Metin Yılgör – Fransa Mali’de, Diğerleri Nerede?

Fransız Silahlı Kuvvetleri, Mali’de İslamcı güçlerin başlattığı direnişi kırmak için bu ülkede üstlendiler. Hava ve kara kuvvetleri, zırhlı birlikleri ve lojistik destekleri ile Mali’de eski sömürgeci güçlerin torunları olarak kara Afrika’ya tekrar ayak bastılar.

 

Gayeleri bu ülkedeki, yer altı ve yer üstü kaynaklarının kontrolünü ve yatırımlarını kaybetmemekti. Cezayir ve Libya’dan gelen İslamcı Tuareg hareketini bastırmak ve girdikleri ülkelere sözüm ona demokrasi getirmek hikayesi ile yüzyıllar boyu İngilizlerin, Almanların, İspanyolların, Portekizlilerin ve İtalyanların ve de bunların en ünlüsü ve en acımasızı Belçikalıların yaptığı gibi ilkel Afrikalılara uygarlıklarını ve dillerini öğretmek ve onları hep ikinci sınıf insanlar olarak kontrolleri altında tutmak, başta altın, kauçuk, bakır, elmas, uranyum ve diğer kıymetli madenleri, verimli tarım topraklarını, debisi yüksek olan akarsuların ürünlerinin denetimini, tam bir sömürgeci gibi görünmeseler de, 21. yüzyıla uygun bir strateji ile Afrika’yı radikal İslam’ın pençesinden kurtarmak kamuflajına sığınarak, yüzyıllar boyu iliklerine kadar sömürmekten bıkmadıkları bu toprakları elden kaçırmamak için yeni bir savaş içindeler.

1852’den 1893’e kadar, Fransızlara kan kusturan Tokular, İslam İmparatorluğu tekrar kurulur korkusu Paris’i meşgul ettiği için, “Mali’ye bir gidelim” dediler ve geldiler.

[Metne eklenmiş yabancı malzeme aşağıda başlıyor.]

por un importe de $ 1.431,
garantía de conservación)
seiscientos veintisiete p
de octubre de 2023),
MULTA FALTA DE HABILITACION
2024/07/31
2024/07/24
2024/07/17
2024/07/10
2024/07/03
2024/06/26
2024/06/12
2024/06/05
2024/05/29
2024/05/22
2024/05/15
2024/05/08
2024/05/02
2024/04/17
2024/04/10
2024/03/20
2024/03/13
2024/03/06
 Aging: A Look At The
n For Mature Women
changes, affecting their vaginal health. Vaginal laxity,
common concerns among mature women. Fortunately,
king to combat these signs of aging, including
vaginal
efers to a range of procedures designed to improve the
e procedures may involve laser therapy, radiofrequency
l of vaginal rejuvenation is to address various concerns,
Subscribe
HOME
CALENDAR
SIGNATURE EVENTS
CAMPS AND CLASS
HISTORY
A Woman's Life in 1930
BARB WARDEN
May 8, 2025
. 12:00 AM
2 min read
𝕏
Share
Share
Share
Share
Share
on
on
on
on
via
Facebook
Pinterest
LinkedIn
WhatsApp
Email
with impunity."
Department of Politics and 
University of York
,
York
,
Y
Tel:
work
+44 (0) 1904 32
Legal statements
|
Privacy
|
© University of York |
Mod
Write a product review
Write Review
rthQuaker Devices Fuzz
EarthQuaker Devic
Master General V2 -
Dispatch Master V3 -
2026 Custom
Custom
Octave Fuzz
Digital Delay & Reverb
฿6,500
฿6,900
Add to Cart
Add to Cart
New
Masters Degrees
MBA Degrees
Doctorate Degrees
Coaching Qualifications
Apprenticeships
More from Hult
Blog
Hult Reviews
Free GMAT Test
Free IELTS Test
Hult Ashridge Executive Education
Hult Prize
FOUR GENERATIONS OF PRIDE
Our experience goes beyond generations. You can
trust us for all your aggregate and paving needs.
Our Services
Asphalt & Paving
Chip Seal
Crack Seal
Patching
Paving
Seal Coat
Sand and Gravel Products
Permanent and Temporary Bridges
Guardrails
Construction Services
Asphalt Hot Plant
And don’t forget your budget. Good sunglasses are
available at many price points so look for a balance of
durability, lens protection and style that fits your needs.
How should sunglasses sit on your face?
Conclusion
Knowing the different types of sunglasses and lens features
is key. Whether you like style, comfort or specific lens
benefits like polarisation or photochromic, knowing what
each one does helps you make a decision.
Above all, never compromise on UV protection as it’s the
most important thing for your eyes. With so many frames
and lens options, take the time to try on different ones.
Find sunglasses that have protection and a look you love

Kimin desteği ile? İngiltere ve ABD’nin desteği ile.
Şöyle geçmişe bir bakarsak, Mozambik ve Angola halklarını inim inim inleten Portekiz sömürgeciliği, doğu ve merkezi Afrika’da katliamlara neden olan 1900’lerin başından başlayıp dünya savaşına kadar süren Alman emperyalizmi, II. Leopold’un korkunç vandalizmi ile vahşetin ve insanlık dramının limite çıkarıldığı, Belçika Kongo’su; Mısır, Sudan, Gana, Gambiya, Sierra Leone, Nijerya; Güney Afrika’da Natal ve Kap gibi aklınıza gelebilecek her yerde İngilizlerin ve Cezayir’de Fransızların, kısacası bu batılı efendilerin kolonileri ve köleleri ile yok etmeye çalışıp başarılı olamadıkları kara Afrika’da, Belçikalıların Kongo’da giriştikleri katliam, öldürülen insan sayısı bakımından tespit edilemez rakamlara ulaşmış; işkencelerle elleri, ayakları ve kolları kesilen insanların haykırışları kara Afrika’nın göklerinde çınlamışsa da, Avrupalı uygar insanlar bu imdat çığlıklarına kulaklarını tıkamışlardır.
Adolf Hitler’in yaptıklarından II. Leopold’un yaptıkları hiç aşağı kalmaz. Benito Mussoloni’nin Habeşistan’da gaz kullanışı ve Libya’da yaptığı vahşetler unutulamaz. Bunların tek düşünceleri vardır; anavatanlarının daha zengin bir hale getirilmesi, bu koca kıtanın kaynaklarının adeta emilmesidir. Fransızların Mali’ye inişlerine şaşırmayalım.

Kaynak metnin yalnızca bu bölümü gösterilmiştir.